L'opera fu pubblicata a puntate dal 1886 sul Messaggero e sul Telegrafo distinta in tre serie successive: Da Genova a Marsala, Da Marsala a Palermo, Da Palermo a Capua. Nel 1902 l'editore Salani la raccolse in un volume, ristampato poi più volte fino alle ultime edizioni a cura di E. Di Nolfo (Milano 1960) e di Luigi Russo (Messina-Firenze 1960), mentre sulla scorta di una valutazione complessivamente positiva del Croce e del Pancrazi, I Mille entravano di diritto nelle antologie dedicate agli scrittori garibaldini, da quella di G. Stuparich alle più recenti di G. Trombatore e di G. Mariani, e un discreto interesse di pubblico seguiva l'attenzione rivolta dalla critica al libro del Bandi. E questo perché, soprattutto dal raffronto con l'opera dell'Abba, emergeva la figura di uno scrittore aperto e cordiale, tanto impegnato in un intento di avvicinamento alla materia del racconto quanto maggiore appariva il diaframma creato dal tono evocativo e favoloso delle Noterelle. Spontaneità che non è più improvvisazione, ma ricerca di un medio tono fra diaristico e descrittivo che fa pensare al bozzettismo un po' facile di un Pratesi o piuttosto alla fantasia verbale e popolana di un Fucini.

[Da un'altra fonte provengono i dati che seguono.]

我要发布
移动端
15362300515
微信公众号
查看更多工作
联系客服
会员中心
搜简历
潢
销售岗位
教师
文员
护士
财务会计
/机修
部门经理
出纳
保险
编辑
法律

Le caratteristiche e insieme i limiti del libro si ravvisano in quel sentore di esperienza immediata e schiettamente rivissuta, con quel tanto di ingenuità per cui ogni episodio sembra collocarsi in un alone di giovinezza ritrovata.

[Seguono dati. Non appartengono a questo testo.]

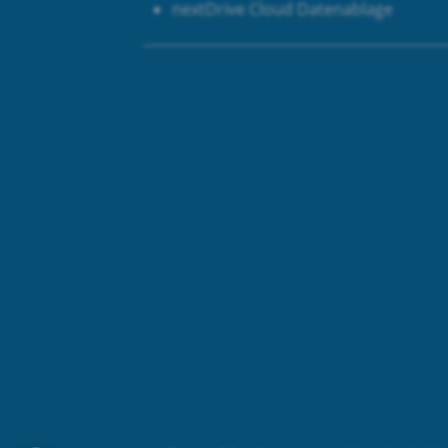
next
Drive Cloud Datenablage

Fonti e Bibl.: Il B. è naturalmente ricordato nelle biografie garibaldine. Per limitarsi a documenti e opere che si riferiscono in particolare a lui,cfr.: Arch. di Stato di Siena, Prefettura, 3023, Aff. riservati, 1856, agosto; Arch. di Stato di Firenze, Ministero Interno,1858, Aff. in corso,n. 226; Yorick [P. C. Ferrigni], G. B., in Domenica fiorentina, luglio 1894; Il Telegrafo, 1 luglio 1895 (numero unico dedicato al B.); G. Badii, Medaglioni maremmani,in Etruria Nova,1901-1903;N. Bicchierai, G. B.,Montevarchi 1904; P. Pancrazi, I toscani dell'Ottocento, Firenze 1924, p. 169; A. Cristofanini, G. B. Vita aneddotica, Firenze 1932 (è la biografia più completa anche se criticamente imperfetta); P. Pancrazi, Racconti e novelle dell'Ottocento, Firenze 1939, p. 201; 13. Croce, La letteratura della nuova Italia, VI, Bari 1940, pp. 8-10; G. Stuparich, Scrittori garibaldini, Milano 1948, pp. 1078 s.; E. Michel, Maestri e scolari dell'università di Pisa, Firenze 1949, pp. 433, 442, 491; G. Trombatore, Memorialisti dell'Ottocento, Milano-Napoli 1953, pp. 897-900; G. Mariani, Antologia di scrittori garibaldini ,Bologna 1960, passim; F. Capanna, La letteratura garibaldina nella critica crociana, in Le ragioni narrative, I(nov. 1960); L. Russo, Un'epigrafe per G. B., in Belfagor,XVI(1961), p. 361; G. Adami, G. B. scrittore garibaldino e giornalista politico, in Boll. stor. pisano, XXX(1961), pp. 427-473.